Trump’s heart may be in the right place when he plays hardball with our trading partners, but he left little doubt on Wednesday that his brain is out to lunch on tariff math. His notion that revenues from sizable new import levies could pay off the national debt is as pernicious and lacking in common sense as Alan Greenspan’s statement that inflated home values constitute ‘wealth’. The Fed chairman has a PhD in economics, so it’s understandable why he would make such a ridiculous statement (along with another that purported to describe a U.S. capital investment boom at a time when household savings growth was in fact negative). But Trump is a businessman and therefore supposedly able to do the math.
33% Tariff on All Imports Would ‘Work’
Instead, the hard left and its flagship newspaper, the New York Times, did it for him, making him look like a yokel. The Times estimated that even if much higher import duties had no effect on U.S. consumers’ appetite for foreign goods, the extra revenues would not begin to produce a budget surplus large enough to pay off a national debt currently at $21 trillion and slated to grow by $800 billion in 2018. To merely offset the latter sum via trade policy alone, noted the Times, Trump “would need to impose a more-than 33 percent tariff on $2.34 trillion in imports — which is to say, every single good the United States imported last year.”

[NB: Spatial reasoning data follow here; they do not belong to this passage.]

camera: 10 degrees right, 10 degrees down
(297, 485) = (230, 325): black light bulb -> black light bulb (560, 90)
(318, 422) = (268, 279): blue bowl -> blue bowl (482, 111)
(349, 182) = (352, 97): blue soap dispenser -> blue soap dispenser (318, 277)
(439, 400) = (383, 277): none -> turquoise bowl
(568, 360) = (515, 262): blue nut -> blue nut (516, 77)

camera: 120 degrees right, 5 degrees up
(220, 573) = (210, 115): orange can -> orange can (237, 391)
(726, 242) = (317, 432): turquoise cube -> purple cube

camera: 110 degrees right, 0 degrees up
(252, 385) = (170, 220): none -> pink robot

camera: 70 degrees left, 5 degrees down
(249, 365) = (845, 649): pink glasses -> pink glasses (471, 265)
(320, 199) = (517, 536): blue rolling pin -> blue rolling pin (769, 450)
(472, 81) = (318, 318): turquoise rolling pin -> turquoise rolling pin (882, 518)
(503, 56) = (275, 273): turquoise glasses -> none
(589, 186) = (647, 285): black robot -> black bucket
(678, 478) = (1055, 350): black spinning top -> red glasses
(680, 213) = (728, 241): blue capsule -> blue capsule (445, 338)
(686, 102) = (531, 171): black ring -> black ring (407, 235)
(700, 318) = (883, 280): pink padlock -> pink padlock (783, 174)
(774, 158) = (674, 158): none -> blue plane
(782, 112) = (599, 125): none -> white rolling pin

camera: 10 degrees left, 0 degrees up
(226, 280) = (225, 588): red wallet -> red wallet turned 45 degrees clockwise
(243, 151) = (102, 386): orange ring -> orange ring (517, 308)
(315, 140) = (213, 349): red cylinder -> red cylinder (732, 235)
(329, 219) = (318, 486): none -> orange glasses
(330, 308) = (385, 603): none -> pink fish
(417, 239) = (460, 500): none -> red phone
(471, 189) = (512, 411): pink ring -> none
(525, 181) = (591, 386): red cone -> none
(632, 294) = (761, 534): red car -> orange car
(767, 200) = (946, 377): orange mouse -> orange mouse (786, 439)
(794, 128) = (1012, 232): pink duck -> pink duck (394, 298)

Numbers aside, only the economically benighted could want to see the U.S. Government running huge surpluses, since that would be tantamount to socking the private sector with huge new taxes. Most of it would be a direct offset against consumption — if not dollar for dollar, then by at least enough to put the U.S. economy in deep recession. One hopes Trump was just shooting off his mouth, since if he’s serious, his take on the use of tariffs is the most deflationary idea ever put forth by an American president.